Frequently asked questions
Does IFS Food make a hygiene barrier mandatory?
No, IFS Food does not require purchasing a “hygiene barrier” by that name. However, it makes hand washing, hand disinfection and controlled personnel entry mandatory, and treats personnel hygiene as a KO (knock-out) requirement. A hygiene barrier is the most practical solution because it combines these requirements onto a single auditable line.
Why is personnel hygiene so critical in IFS Food?
Because personnel hygiene (requirement 3.2.2) is one of the 10 KO requirements of IFS Food v8. When a KO requirement receives a “D” score, 50% of the total score is automatically deducted and the facility cannot obtain the certificate. Since the general pass threshold is about 75%, a serious failure on this requirement can bring down the audit on its own.
What does IFS require as a minimum at a hand washing point?
As a minimum, running potable water at a temperature suitable for hand washing, liquid soap (a touchless automatic-dosing unit or a manually operated dispenser) and hand-drying equipment (an electric dryer or paper towel) are expected. In high-care areas, a hands-free tap (sensor- or knee-operated) and, where possible, touchless hand disinfection are required.

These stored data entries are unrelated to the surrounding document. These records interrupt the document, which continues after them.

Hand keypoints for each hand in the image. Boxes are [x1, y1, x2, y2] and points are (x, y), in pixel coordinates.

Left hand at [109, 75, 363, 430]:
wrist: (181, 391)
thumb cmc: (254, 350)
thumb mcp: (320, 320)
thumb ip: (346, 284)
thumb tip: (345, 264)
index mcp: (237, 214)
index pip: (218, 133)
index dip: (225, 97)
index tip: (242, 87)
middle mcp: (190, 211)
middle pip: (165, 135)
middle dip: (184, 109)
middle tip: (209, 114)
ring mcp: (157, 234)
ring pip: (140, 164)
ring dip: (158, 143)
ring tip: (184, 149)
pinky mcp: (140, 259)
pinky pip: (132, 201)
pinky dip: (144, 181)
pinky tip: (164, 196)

Do the IFS rules also cover visitors and contractors?
Yes. The personnel hygiene requirement asks that the requirements be understood and applied by all relevant personnel, contractors and visitors. That is why entrance hygiene should be designed to pass everyone who enters through the same point and with the same steps.

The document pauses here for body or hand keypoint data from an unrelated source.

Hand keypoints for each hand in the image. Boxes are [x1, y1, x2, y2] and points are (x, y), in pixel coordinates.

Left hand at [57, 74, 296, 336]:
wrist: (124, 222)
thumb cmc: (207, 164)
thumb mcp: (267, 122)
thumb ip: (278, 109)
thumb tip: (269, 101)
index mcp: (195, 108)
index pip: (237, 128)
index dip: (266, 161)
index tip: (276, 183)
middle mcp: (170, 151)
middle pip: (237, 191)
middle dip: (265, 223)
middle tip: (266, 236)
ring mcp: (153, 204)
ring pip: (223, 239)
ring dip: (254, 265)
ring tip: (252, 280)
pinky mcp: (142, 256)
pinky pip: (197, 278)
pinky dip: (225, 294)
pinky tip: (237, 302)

What is the difference between IFS Food, BRCGS and ISO 22000?
All three are recognised by the GFSI and require personnel hygiene as a prerequisite; the main difference lies in the audit and scoring logic. IFS scores requirements as A/B/C/D and counts personnel hygiene as a KO (knock-out) requirement. For a detailed comparison, see our BRCGS and ISO 22000 personnel hygiene articles.
What evidence does a hygiene barrier provide in an IFS audit?
A turnstile-controlled hygiene barrier demonstrates the consistency of the practice by blocking passage until the hygiene steps are completed. With sensor and counter integration, passages become trackable; this gives the auditor concrete evidence that “everyone applies the same steps on every shift”.